Video and court documents put Tyrone Ross, 29, in downtown Indianapolis on May 30, 2020 during protests over the death of George Floyd. Cameras at the Birch Bayh Federal Building on Ohio Street captured some of the activities of peaceful and non-peaceful protesters that night.

The indictment alleges that at approximately 11:15 p.m., Ross was recorded by the cameras in a group of approximately seven people who met at the southeast corner of the federal building, then walked west on the north side of Ohio Street. Ross pulled a gun from under his clothing and fired at least four shots across Ohio Street toward the Yolk Restaurant while the street was filled with pedestrians and vehicles. 
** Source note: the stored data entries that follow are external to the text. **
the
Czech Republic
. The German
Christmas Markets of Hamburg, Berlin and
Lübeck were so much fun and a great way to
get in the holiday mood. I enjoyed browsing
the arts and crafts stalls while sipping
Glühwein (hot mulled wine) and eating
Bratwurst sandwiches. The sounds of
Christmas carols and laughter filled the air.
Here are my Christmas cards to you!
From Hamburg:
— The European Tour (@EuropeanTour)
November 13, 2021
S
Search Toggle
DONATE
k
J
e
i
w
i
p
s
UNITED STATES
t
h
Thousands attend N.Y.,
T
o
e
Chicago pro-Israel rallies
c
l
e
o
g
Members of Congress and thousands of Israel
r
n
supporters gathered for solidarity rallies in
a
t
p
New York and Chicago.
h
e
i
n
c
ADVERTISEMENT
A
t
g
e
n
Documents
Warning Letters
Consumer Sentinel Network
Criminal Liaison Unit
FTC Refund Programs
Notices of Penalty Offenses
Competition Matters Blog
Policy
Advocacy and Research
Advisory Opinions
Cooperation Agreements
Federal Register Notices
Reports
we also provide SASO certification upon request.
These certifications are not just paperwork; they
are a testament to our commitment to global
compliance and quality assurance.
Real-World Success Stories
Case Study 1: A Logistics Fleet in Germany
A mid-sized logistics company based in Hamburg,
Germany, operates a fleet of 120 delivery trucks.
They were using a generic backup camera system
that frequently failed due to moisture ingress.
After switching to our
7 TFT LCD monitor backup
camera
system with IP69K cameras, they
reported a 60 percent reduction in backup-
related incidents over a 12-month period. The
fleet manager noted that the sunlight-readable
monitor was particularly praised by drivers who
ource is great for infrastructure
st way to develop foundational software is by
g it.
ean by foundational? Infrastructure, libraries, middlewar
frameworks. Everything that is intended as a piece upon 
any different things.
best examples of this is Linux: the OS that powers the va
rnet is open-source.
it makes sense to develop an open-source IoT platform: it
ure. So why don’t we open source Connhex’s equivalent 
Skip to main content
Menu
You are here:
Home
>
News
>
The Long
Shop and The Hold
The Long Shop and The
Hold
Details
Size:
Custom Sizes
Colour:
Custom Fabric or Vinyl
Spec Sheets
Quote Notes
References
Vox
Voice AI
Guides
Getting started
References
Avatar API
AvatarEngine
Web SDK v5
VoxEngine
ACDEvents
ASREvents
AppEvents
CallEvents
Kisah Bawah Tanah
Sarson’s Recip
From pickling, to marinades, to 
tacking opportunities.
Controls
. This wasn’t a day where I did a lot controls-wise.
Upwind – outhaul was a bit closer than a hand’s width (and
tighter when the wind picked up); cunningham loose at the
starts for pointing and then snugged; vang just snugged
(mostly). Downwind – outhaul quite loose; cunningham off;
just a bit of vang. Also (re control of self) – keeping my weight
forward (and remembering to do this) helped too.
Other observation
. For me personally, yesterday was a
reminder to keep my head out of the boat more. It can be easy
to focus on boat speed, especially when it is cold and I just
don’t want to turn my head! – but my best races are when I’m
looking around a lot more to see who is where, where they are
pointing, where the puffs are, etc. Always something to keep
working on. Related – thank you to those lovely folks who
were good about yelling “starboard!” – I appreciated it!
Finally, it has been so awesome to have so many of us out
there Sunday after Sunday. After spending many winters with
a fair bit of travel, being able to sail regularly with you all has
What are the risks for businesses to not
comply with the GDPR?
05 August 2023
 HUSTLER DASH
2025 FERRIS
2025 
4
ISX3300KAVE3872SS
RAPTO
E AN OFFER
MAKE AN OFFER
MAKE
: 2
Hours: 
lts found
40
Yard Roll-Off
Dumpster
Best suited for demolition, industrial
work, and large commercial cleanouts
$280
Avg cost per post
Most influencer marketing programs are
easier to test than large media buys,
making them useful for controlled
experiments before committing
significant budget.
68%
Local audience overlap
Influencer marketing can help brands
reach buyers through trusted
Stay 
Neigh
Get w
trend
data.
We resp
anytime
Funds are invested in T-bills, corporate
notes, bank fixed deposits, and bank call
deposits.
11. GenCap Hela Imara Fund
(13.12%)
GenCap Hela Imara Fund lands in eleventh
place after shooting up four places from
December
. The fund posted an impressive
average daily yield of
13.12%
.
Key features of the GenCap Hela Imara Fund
After the shots were fired, video shows Ross' group ran west while other pedestrians ran in different directions. The indictment says Ross ran and caught up with his original group as they all ran toward the southwest corner of the federal building at the corner of Ohio and Meridian streets. 

As Ross continued to run on federal property, video shows he again raised the handgun straight in the air and fired at least one additional shot.

"Randomly shooting a gun across a busy street and crowded sidewalk at any time is senseless and reckless," said Acting U.S. Attorney John E. Childress in announcing the indictment. "This type of behavior cannot be justified or tolerated in a civil society and will be prosecuted to the fullest extent of the law.”"

Ross is now charged as a felon in possession of a firearm and could face a maximum $250,000 fine, 10 years in prison and three years supervised release. 

A federal district court judge will determine any sentence within the U.S. sentencing guidelines.